Effie Brown Is Not Done Calling Bullshit on Hollywood

You absolutely are. And to that point, this is your, I believe, first full producing credit since Dear White People for a feature. Is that right?

For a feature. Oh, we won’t talk about The Leisure Class? That fucking thing.

Well, since you brought it up…

I know. I did do that. I did. [Laughs] But yes, this is the one where I put all my eggs in the basket. In 2019, I was going to get out of the business because it was so tough. After Project Greenlight and Dear White People, and just being like, “What is going on? Yeah, I love doing what I do, but does it love me back?” So I’m incredibly happy to come back with a winner. I’m going to be real about that. I’m taking this moment because it has been a wee bit of a struggle. And I love being a Gamechanger. I love being able to write a check.

The company’s philosophy, as you’ve put it—

—“You can’t make something about us without us.”

Right. It does make me think of the Project Greenlight situation.

Well, because that’s the truth.

And that was a unique experience for a producer in that, people like me are watching you in horror at what is going on, but—

—It was like a Tuesday for me.

Exactly. On a really general level, it’s seeing your work as a producer as, really, the only one in the room.

Yeah. And is that sexy? Is that glamorous? I’m like, “No, she’s over by the craft service table eating her feelings.” People are like, “Oh, that was so funny!” and [assumed] that was cut together, right? I’m like, “No, that was real.” I had to go to a lot of therapy after that. The reason why I even did that was because I was super broke after Dear White People. I made, what, $24,000 on that film and I had yet to see a return on investment? Legit, as the lead producer. I didn’t get invited to the television series. I got nothing. I literally got only that check, and it was supposed to last for two years.

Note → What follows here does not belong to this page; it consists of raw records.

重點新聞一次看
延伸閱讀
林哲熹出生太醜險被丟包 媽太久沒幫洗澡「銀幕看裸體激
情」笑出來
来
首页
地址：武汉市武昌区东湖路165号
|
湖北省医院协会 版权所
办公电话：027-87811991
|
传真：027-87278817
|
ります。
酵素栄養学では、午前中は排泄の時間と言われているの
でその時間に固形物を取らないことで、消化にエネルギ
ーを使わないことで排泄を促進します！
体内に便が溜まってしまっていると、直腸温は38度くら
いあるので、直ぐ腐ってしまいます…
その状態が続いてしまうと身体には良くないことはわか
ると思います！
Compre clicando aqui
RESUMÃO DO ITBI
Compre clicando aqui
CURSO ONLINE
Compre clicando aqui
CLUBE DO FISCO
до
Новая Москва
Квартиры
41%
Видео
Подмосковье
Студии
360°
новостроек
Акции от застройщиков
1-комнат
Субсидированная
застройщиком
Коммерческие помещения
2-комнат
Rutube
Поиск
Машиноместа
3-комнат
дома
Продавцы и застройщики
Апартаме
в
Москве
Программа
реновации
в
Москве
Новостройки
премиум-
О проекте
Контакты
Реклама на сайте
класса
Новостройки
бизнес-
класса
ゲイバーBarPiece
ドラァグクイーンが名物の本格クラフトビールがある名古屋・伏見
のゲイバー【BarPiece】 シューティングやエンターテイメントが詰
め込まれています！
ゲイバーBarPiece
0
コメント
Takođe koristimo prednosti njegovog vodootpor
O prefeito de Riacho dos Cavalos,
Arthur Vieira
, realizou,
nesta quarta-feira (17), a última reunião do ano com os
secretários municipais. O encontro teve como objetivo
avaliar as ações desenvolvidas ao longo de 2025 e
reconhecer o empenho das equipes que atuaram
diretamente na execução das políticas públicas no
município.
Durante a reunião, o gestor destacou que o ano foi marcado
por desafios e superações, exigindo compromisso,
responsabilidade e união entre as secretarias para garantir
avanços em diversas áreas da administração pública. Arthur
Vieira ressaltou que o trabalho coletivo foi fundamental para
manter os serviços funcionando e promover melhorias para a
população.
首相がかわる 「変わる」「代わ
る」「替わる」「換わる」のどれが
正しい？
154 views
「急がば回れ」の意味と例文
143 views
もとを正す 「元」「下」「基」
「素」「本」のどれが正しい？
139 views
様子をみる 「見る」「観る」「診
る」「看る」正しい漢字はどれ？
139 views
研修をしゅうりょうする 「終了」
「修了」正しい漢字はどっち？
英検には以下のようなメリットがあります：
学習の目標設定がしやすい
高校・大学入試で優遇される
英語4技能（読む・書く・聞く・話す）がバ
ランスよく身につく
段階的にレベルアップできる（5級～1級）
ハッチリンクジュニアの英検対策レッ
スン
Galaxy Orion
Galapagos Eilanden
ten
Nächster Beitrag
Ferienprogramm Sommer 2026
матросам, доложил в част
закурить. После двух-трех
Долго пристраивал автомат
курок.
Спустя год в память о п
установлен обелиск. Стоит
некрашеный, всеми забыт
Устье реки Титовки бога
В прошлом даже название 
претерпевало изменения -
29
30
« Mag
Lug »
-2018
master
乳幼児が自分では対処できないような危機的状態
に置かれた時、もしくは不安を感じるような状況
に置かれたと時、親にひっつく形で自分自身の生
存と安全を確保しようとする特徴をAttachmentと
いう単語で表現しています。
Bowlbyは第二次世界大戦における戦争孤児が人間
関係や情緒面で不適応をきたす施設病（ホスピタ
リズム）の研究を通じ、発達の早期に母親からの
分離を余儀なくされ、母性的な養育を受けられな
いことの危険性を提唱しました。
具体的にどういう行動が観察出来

Anyway, I’d worked with HBO quite a bit and they were like, “Hey, we need to do this.” And I was like, “Oh, great. I’ll take that job.” I wasn’t supposed to be on camera and I took it because I was broke. Actually, I just had my first conversation with Peter Farrelly maybe four weeks ago. I saw him in Martha’s Vineyard. We haven’t talked since then—

Since the show was filmed?

Oh, 100%. No, that’s what I’m saying. We finally made amends and all is good, and I’m truly glad to hear you say that it was able to bring up a conversation. But it was really just super awful. I couldn’t find work. People were like, “Yeah, go Effie!” But the people with money and the real financials were like, “Ooh, she’s problematic.” And I’m like, “I’m not. This is just what it looks like.” I’m not complaining because I’m not a victim. I’m fine. But literally four weeks ago: “Hey, Peter.” Finally having a conversation and being like, “What did you know?” “What did you know?” “What was your perception?” I’m using my therapy words. [Laughs] Therapy rules. “I understand your point of view but can I share with you my point of view?” And then he was like, “Oh.” We were able to be like, “Oh, that was fucked up, right?” Then hugs and kisses and we’re like, “See ya!”